Anthony Clement

No. 65, 67, 68
- Position: Offensive tackle

Personal information
- Born: April 10, 1976 (age 50) Lafayette, Louisiana, U.S.
- Listed height: 6 ft 8 in (2.03 m)
- Listed weight: 320 lb (145 kg)

Career information
- High school: Cecilia (Cecilia, Louisiana)
- College: Louisiana-Lafayette
- NFL draft: 1998: 2nd round, 36th overall pick

Career history
- Arizona Cardinals (1998–2004); Denver Broncos (2005)*; San Francisco 49ers (2005); New York Jets (2006–2007); New England Patriots (2008);
- * Offseason and/or practice squad member only

Career NFL statistics
- Games played: 128
- Games started: 107
- Fumble recoveries: 4
- Stats at Pro Football Reference

= Anthony Clement =

American football player (born 1976)

Anthony George Clement (born April 10, 1976) is an American former professional football player who was an offensive tackle in the National Football League (NFL). He played college football for the Louisiana-Lafayette Ragin' Cajuns and was selected by the Arizona Cardinals in the second round of the 1998 NFL draft.

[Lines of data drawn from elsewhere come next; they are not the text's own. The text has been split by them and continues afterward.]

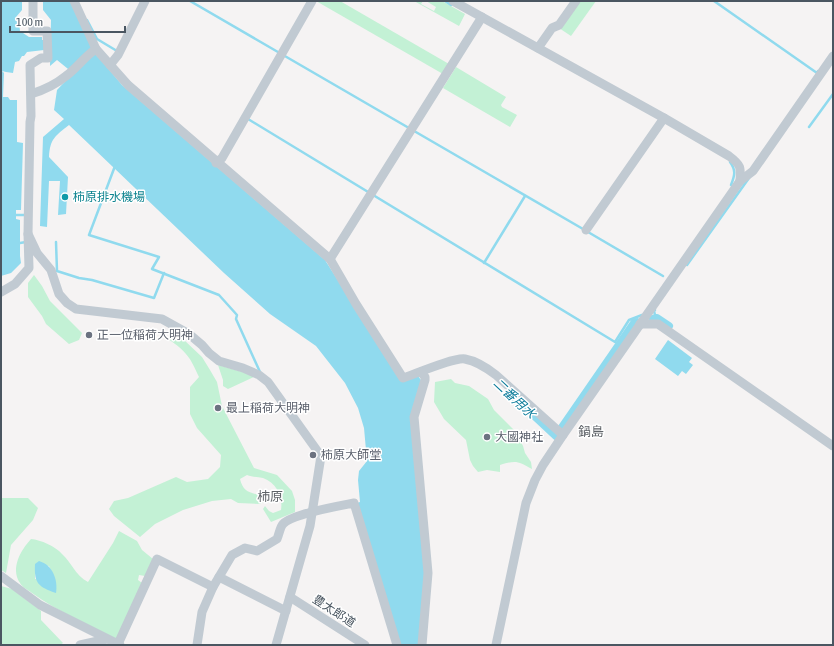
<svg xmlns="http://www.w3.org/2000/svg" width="834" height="646" viewBox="0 0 834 646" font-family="'Asap Condensed','Noto Sans JP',sans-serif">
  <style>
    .green { fill: #c3f1d5; fill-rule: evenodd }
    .water { fill: #90daee }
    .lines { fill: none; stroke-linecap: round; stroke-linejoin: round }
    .stream { stroke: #90daee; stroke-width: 2.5 }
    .canal { stroke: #90daee; stroke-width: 8 }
    .minor { stroke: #c1cad2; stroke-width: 9 }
    .culture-dot { fill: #0f9aa8; stroke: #fff; stroke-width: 1.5 }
    .worship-dot { fill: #6b7280; stroke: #fff; stroke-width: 1.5 }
    .labels { text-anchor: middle; stroke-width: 3; stroke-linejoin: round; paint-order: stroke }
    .culture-label { font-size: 12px; fill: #0d838f; stroke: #fff; text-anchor: start }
    .worship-label { font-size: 12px; fill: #5b616d; stroke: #fff; text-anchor: start }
    .street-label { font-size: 12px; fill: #4a5661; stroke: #fff }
    .water-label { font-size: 13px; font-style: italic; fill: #0c7c9b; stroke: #fff }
    .neighbourhood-label { font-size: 13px; fill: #5f6368; stroke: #fff }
  </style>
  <rect width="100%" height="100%" fill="#f5f3f3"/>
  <g class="green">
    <path d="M316,1H340L449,64L443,74Z"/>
    <path d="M414,1H423L421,4L434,11L436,7L426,1H442L465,14L459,26Z"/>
    <path d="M579,1H596L571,36L559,28Z"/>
    <path d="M456,67L506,97L501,105L502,107L517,115L510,127L443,88Z"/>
    <path d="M34,275L42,286L50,301L82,333L79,340L69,344L46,324L42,316L28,297V283Z"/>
    <path d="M173,335L183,339L202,357L210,370L217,382L222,406L254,468L277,475L292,491L295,500V512L271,522L263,509L265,506L269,511L273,513L281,510C283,497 277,483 263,478C258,477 252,477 247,475L240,479C243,491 248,492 259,495L263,502L260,504L238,503L231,499L212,501L183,510L155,524L140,537L114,516L109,509L114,501L128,498L176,477L187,482L208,479L220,467L221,455L197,428L190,414V387L199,377C190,357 187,352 168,339Z"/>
    <path d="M218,365L256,376L228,389L223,386V380Z"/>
    <path d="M451,379L455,383L469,386L488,399L494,410L516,432L523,446L525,453L531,462L532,469C518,461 516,460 500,465V472L487,470L478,472L473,466L470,460L466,440L444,419L434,402L435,382Z"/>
    <path d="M1,498H28L38,508L33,520L11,545L6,573L1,570Z"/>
    <path d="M119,531L137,541L142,550L153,559L145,576L139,575L138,580L142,583L119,635L115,639C87,624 57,611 32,593C28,590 22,587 20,583C10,568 21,550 31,539C41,540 55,546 62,554C72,563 75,575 88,582L113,543ZM35,564L49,566L55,580L35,579Z"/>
    <path d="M1,586L12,589L41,611V620L63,643L60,645H1Z"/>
  </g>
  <g class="water">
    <path d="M1,1H22V10L16,17L15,20L19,23L20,31L29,37H42V40H45L44,50L27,52L24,56H22L19,61L15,62L13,73L6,72L2,71L4,73L3,97H8L10,100H17V142L23,143L21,210H16V219L20,220V256L21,263L11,273L1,276Z"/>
    <path d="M43,1H71L96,54L122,85L325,260L402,381L418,376L421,380L411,421L425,571L419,645H400L357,503L360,502L358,480L359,471L367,461L364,428L358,408L345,383L316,346L270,314L224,273L69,125C55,136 50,139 49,157L68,177L66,214L58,215L60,181H49L47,227L40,226L43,137L64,119L54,110L57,90L73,73L57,60L50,66L51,20L43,10Z"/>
    <path d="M668,340L692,358L689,362L693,365L686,374L682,371L678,376L655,359Z"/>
    <path d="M39,561C53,565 58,580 56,593C38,587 34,583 35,564Z"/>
  </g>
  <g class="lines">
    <g class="stream">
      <path d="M190,1L583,229"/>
      <path d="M445,1L451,5"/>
      <path d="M714,1L817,73L818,71"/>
      <path d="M87,20L97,39L117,51"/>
      <path d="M248,119L615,342L629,320L642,315"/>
      <path d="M809,127L833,94"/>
      <path d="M730,162C736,170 735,175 731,185"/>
      <path d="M115,166L89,235L159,257L152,269L219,295L237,315L236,319L260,372"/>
      <path d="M16,215H26"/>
      <path d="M588,232L663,276"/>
      <path d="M56,242L57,271L79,278L92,280L154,298L164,273"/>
      <path d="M20,243L26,242"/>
      <path d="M484,263L525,196"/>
      <path d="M687,265L749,178"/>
      <path d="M655,310L654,311L656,319"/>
    </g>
    <g class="canal">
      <path d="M653,319L657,318L669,326"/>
      <path d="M511,394L556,436L634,323L637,322"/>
    </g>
    <g class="minor">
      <path d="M74,1L96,49L128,85L330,259L356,304L403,378C415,374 455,357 465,359C476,361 487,368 496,375L563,435"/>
      <path d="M453,1L664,118L729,156C741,165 741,167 740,181"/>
      <path d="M538,48L552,28L559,25L576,1"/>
      <path d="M110,65L118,55L145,1"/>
      <path d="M31,94C44,90 55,85 66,76C77,68 85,56 96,49"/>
      <path d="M216,163L222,158L312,1"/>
      <path d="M586,230L664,118"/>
      <path d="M28,234L37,253L51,270L59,294L67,303L76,309L162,319L189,334L202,345L209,353L219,361L243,368L259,375L268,382L321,456L310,526L276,645"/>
      <path d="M330,259L482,17"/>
      <path d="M1,292L15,284L29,268L28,234L30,122L31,116L30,65L41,58H48L47,31H33V1"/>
      <path d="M640,324H658L833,446"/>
      <path d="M421,372L425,377V380L414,417L428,573L422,645"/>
      <path d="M1,576L40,605L120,645"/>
      <path d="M219,577L286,611"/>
      <path d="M290,597L365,645"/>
      <path d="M118,644L157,559L213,587"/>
      <path d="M80,645L107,639"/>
      <path d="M197,645L202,612L213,587L232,555L245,548L257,551L277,539C279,535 280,527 283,524C292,514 339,506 354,503L397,645"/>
      <path d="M496,645L526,503L535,480L543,465L563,435L740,181L753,171L833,56"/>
    </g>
  </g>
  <circle class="culture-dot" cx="65" cy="197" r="4"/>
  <g class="worship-dot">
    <circle cx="89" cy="335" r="4"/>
    <circle cx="218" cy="408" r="4"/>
    <circle cx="487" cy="437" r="4"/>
    <circle cx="313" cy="455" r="4"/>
  </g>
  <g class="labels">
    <g class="culture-label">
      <text x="73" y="201">柿原排水機場</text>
    </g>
    <g class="worship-label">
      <text x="97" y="339">正一位稲荷大明神</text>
      <text x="226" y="412">最上稲荷大明神</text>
      <text x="495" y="441">大國神社</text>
      <text x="321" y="459">柿原大師堂</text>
    </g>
    <g class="street-label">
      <text transform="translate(334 611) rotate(33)" y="4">豊太郎道</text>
    </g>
    <g class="water-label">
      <text transform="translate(515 398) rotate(43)" y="5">二番用水</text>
    </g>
    <g class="neighbourhood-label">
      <text x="591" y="436">鍋島</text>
      <text x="270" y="501">柿原</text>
    </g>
  </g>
  <rect width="834" height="646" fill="none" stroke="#4a5661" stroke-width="4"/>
  <path d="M10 26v6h115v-6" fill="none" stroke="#4a5661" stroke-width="2"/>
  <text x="16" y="26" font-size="12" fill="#4a5661" stroke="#ffffff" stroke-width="3" paint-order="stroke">100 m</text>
</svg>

Clement also played for the San Francisco 49ers and New York Jets.

==Early life==
Clement attended Cecilia High School in Cecilia, Louisiana, and was a letterman in football and track & field. In football, he was a starting defensive tackle and won All-District 6A honors, and All-Louisiana Class AAA honors.

==College career==
Clement attended the University of Louisiana at Lafayette.

==Professional career==

===Arizona Cardinals===
Clement was selected by the Arizona Cardinals in the second round (36th overall) of the 1998 NFL draft. He played for the Cardinals until the 2004 season when he was released.

===San Francisco 49ers===
He signed with the San Francisco 49ers but only played one season for them in 2005. He started just 6 games.

===New York Jets===
Clement was then signed by the New York Jets and played two seasons for them, in which he started every game. After the 2007 season Clement was released by the Jets.

===New England Patriots===
On July 21, Clement was signed by the New England Patriots. He was placed on injured reserve on August 3, 2008, and released from IR on September 10, 2008.